# REQUIRED WORK
Print each line once more, unchanged, from the line holding "(232, 540) = (534, 632): none" to the end of the listing below.

# SUPPLIED INFORMATION
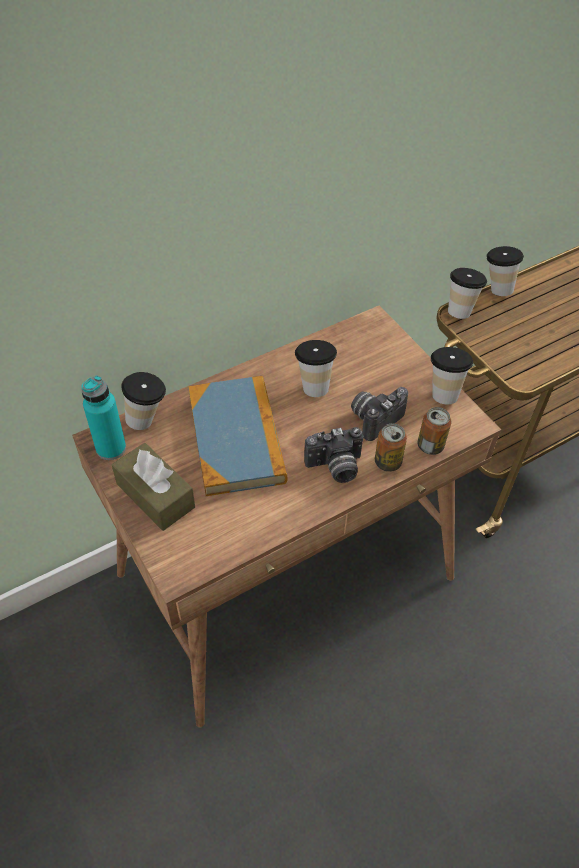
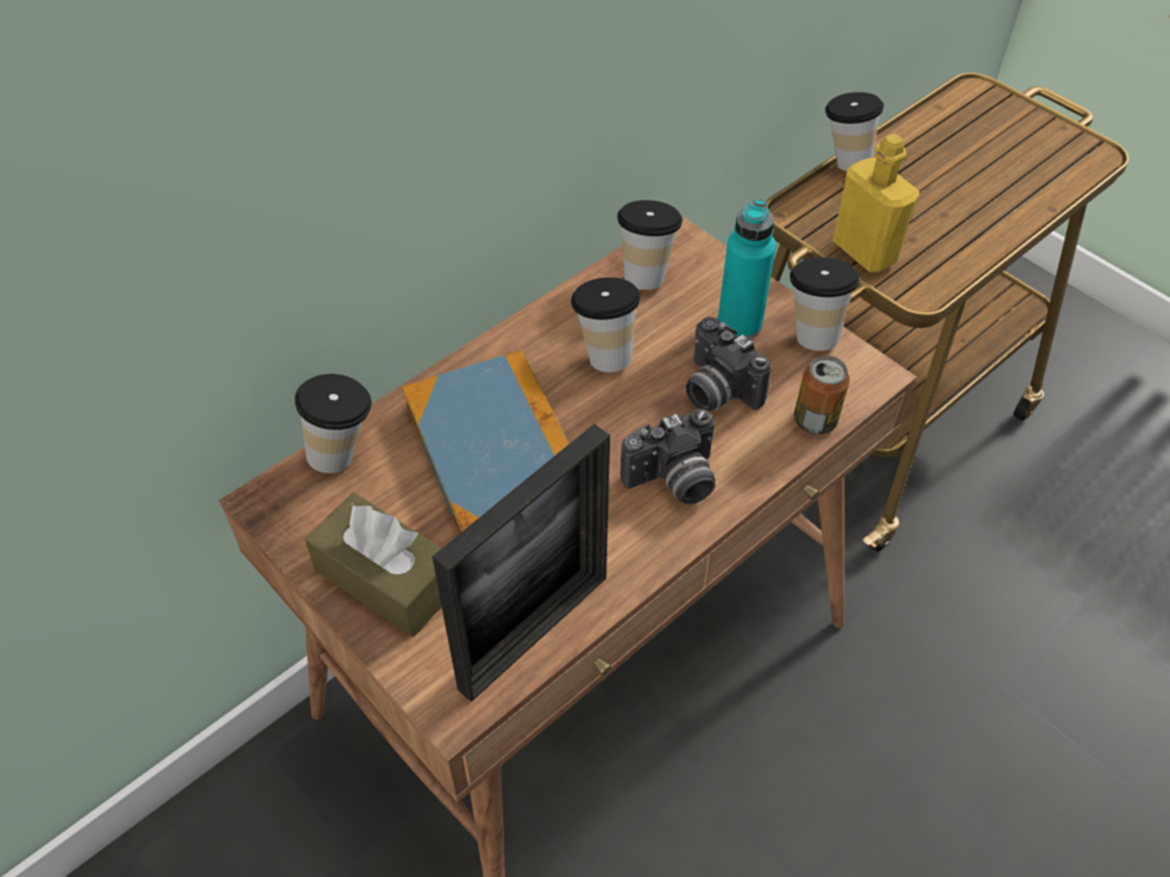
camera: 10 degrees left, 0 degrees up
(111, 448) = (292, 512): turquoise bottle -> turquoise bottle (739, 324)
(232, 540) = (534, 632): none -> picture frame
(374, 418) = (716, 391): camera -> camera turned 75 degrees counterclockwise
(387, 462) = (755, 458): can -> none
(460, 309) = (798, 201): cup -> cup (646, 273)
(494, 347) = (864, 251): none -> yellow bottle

# TASK OUTPUT
(232, 540) = (534, 632): none -> picture frame
(374, 418) = (716, 391): camera -> camera turned 75 degrees counterclockwise
(387, 462) = (755, 458): can -> none
(460, 309) = (798, 201): cup -> cup (646, 273)
(494, 347) = (864, 251): none -> yellow bottle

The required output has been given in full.